(EXERCISE DETAILS) Up to and including the line that holds "high-grade urothelial carcinoma", print the data exactly from its first line; do not print the pictures.

(DATA BELOW)
■ ■ ■ ■

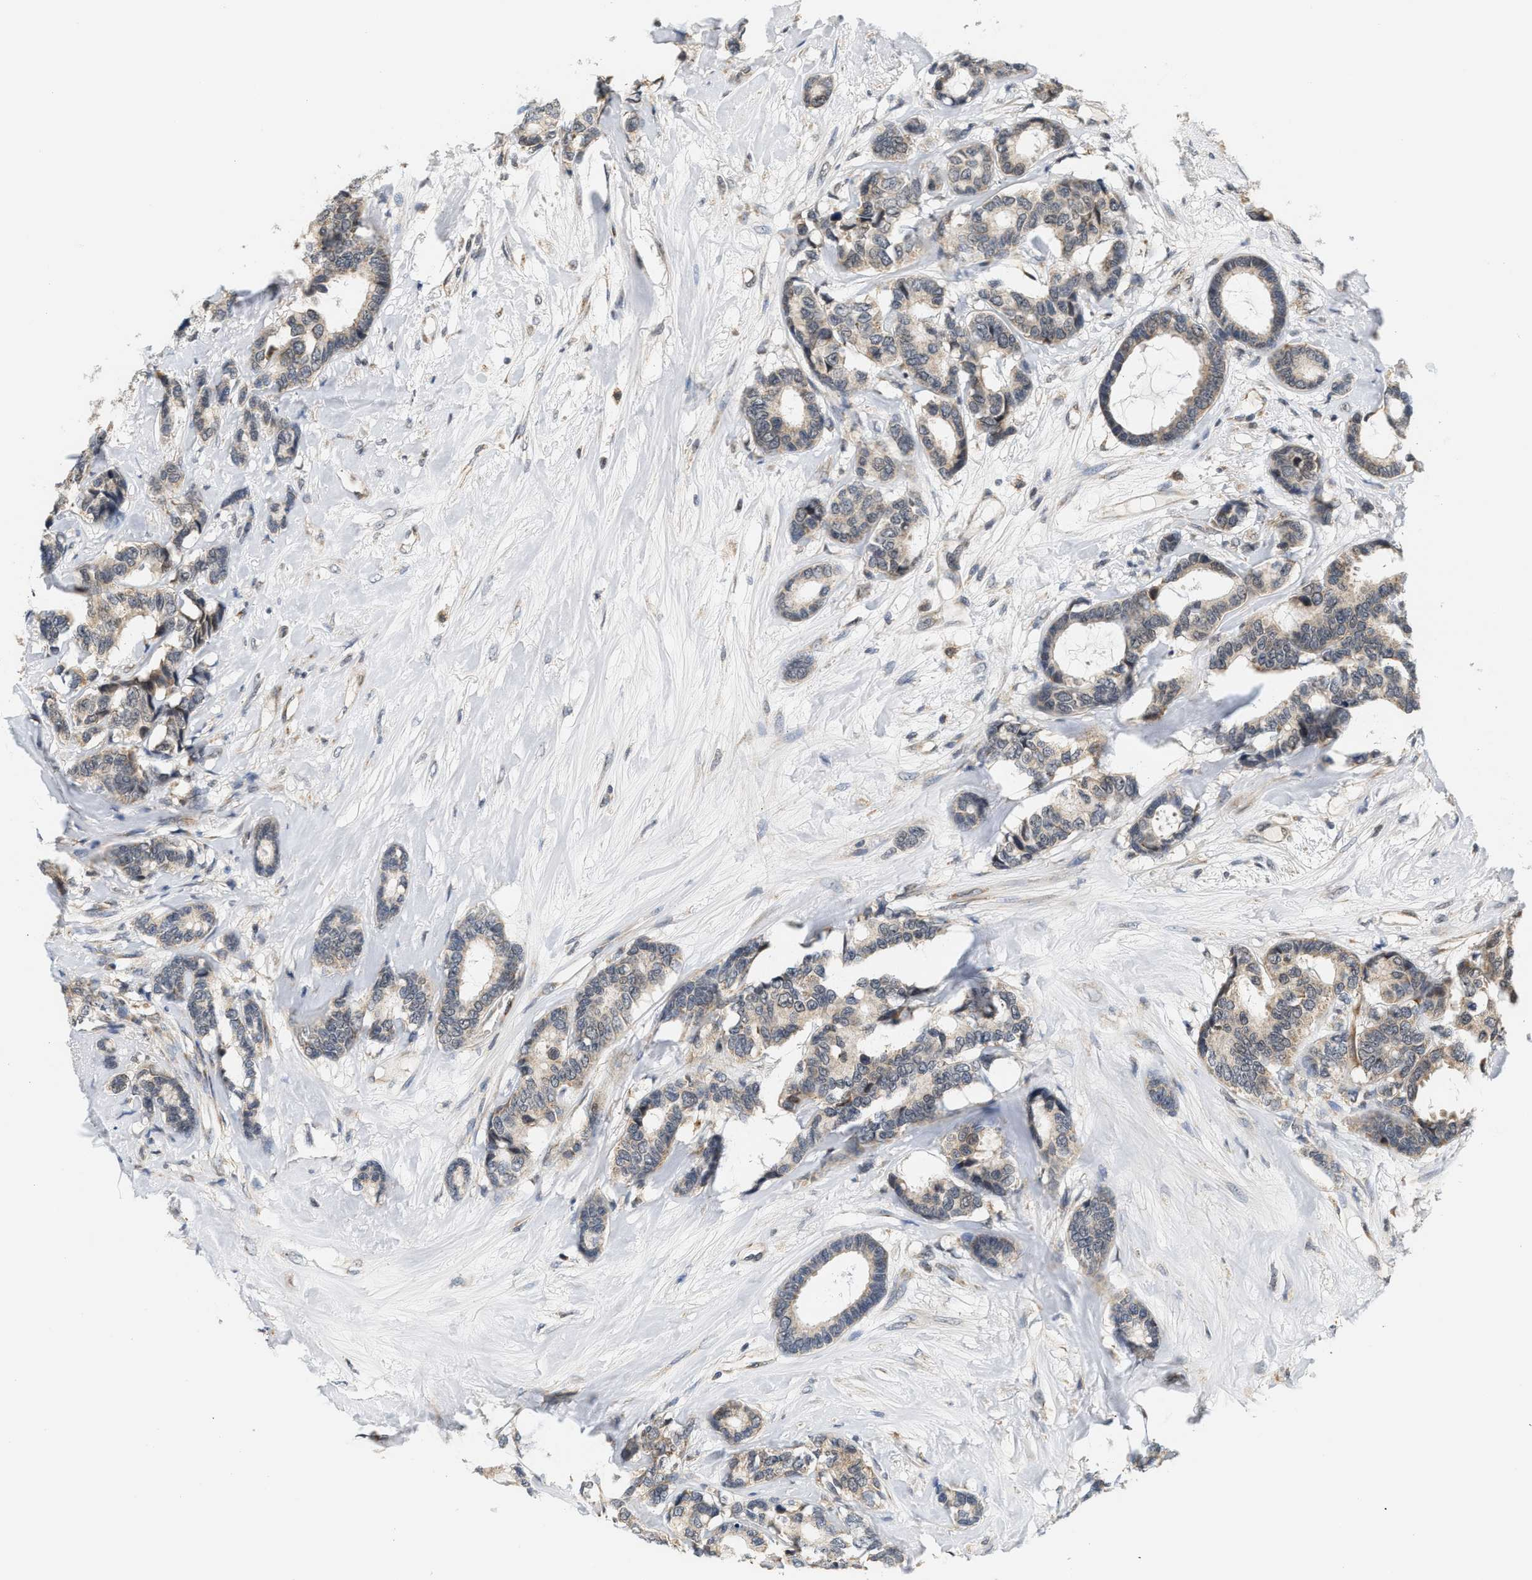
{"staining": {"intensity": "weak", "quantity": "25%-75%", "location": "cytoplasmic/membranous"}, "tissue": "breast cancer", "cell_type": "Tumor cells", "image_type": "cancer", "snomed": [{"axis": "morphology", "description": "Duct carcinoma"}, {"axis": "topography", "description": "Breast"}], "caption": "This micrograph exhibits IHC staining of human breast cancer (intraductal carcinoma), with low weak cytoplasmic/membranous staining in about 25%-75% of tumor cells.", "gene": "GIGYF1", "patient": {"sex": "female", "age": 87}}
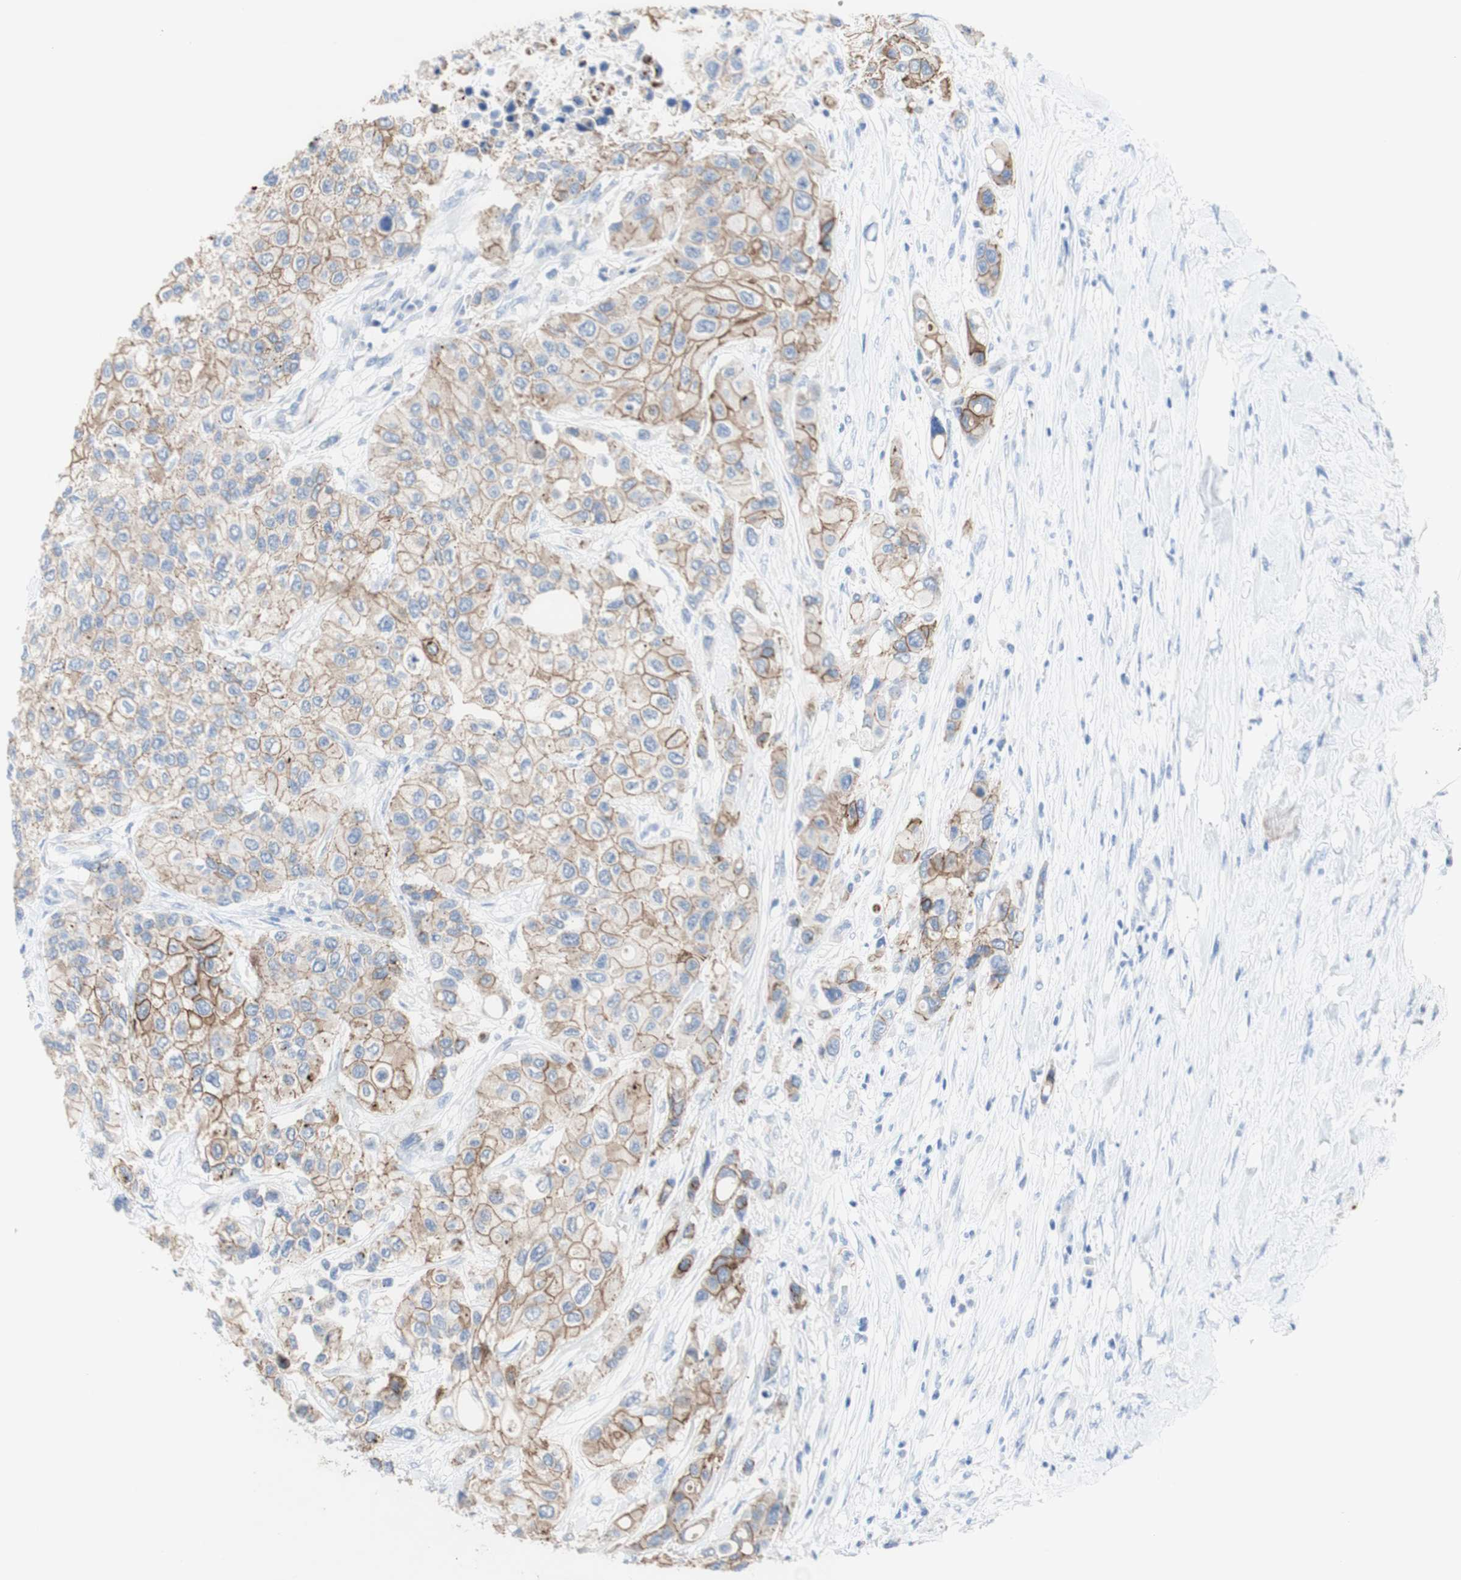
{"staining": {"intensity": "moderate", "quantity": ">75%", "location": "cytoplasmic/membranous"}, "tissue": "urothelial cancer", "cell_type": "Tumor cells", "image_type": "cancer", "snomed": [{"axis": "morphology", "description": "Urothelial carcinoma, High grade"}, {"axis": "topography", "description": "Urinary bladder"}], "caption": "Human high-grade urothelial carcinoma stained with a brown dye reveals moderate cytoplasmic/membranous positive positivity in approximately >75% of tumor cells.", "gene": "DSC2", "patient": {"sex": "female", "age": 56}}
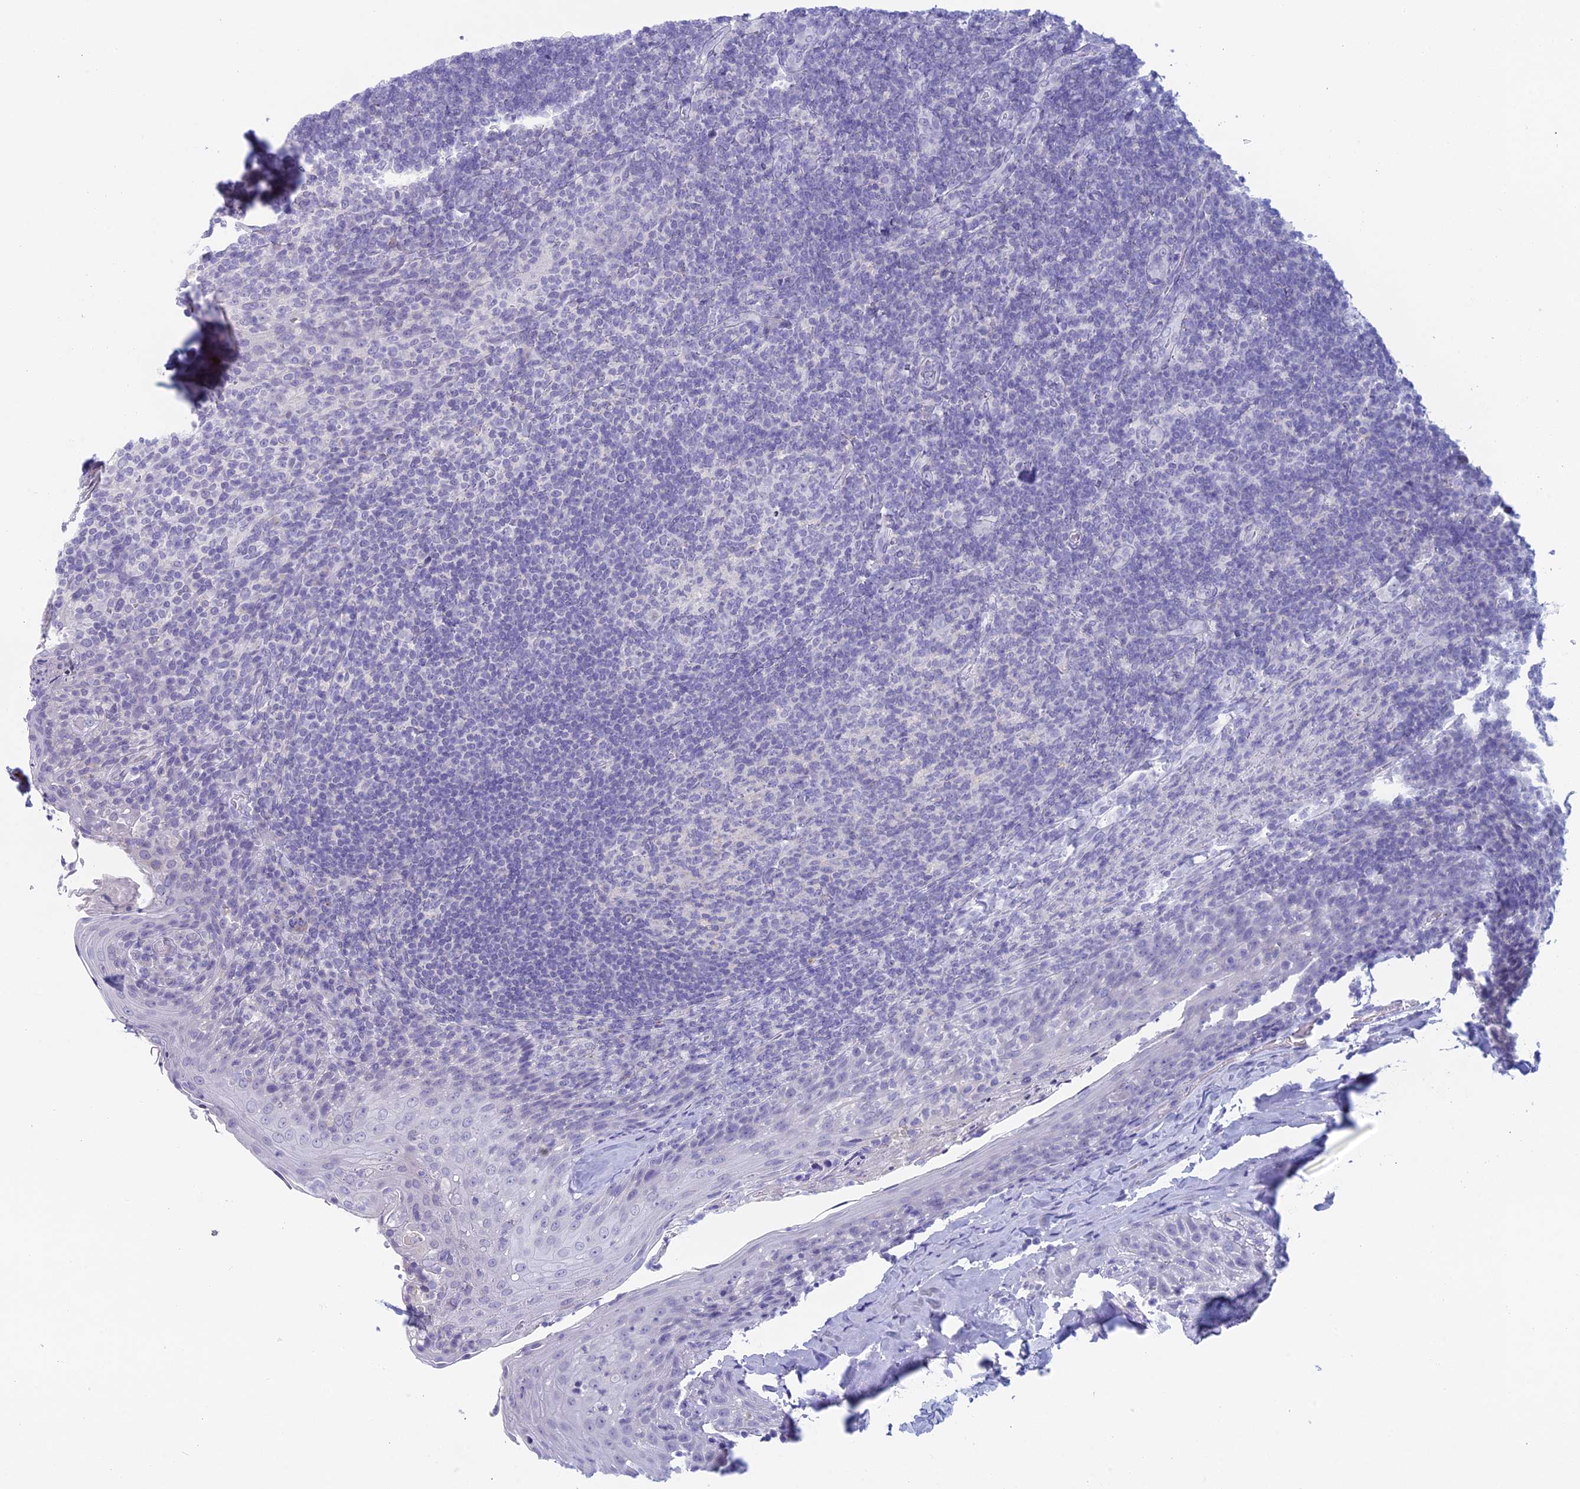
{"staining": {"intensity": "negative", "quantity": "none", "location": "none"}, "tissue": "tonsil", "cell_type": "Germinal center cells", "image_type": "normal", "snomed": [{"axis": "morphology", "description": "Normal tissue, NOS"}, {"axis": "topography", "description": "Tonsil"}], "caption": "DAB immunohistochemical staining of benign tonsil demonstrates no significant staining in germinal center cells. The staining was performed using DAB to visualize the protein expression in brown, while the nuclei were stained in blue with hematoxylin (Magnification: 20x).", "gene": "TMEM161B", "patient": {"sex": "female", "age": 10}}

■ ■ ■ ■

(RESULT OF THIS EXERCISE)
{"staining": {"intensity": "weak", "quantity": "25%-75%", "location": "cytoplasmic/membranous"}, "tissue": "breast cancer", "cell_type": "Tumor cells", "image_type": "cancer", "snomed": [{"axis": "morphology", "description": "Duct carcinoma"}, {"axis": "topography", "description": "Breast"}], "caption": "This micrograph exhibits IHC staining of human breast cancer (intraductal carcinoma), with low weak cytoplasmic/membranous staining in about 25%-75% of tumor cells.", "gene": "GIGYF1", "patient": {"sex": "female", "age": 87}}
{"staining": {"intensity": "moderate", "quantity": ">75%", "location": "cytoplasmic/membranous"}, "tissue": "urothelial cancer", "cell_type": "Tumor cells", "image_type": "cancer", "snomed": [{"axis": "morphology", "description": "Urothelial carcinoma, High grade"}, {"axis": "topography", "description": "Urinary bladder"}], "caption": "Human high-grade urothelial carcinoma stained with a brown dye reveals moderate cytoplasmic/membranous positive positivity in approximately >75% of tumor cells.", "gene": "DSC2", "patient": {"sex": "female", "age": 56}}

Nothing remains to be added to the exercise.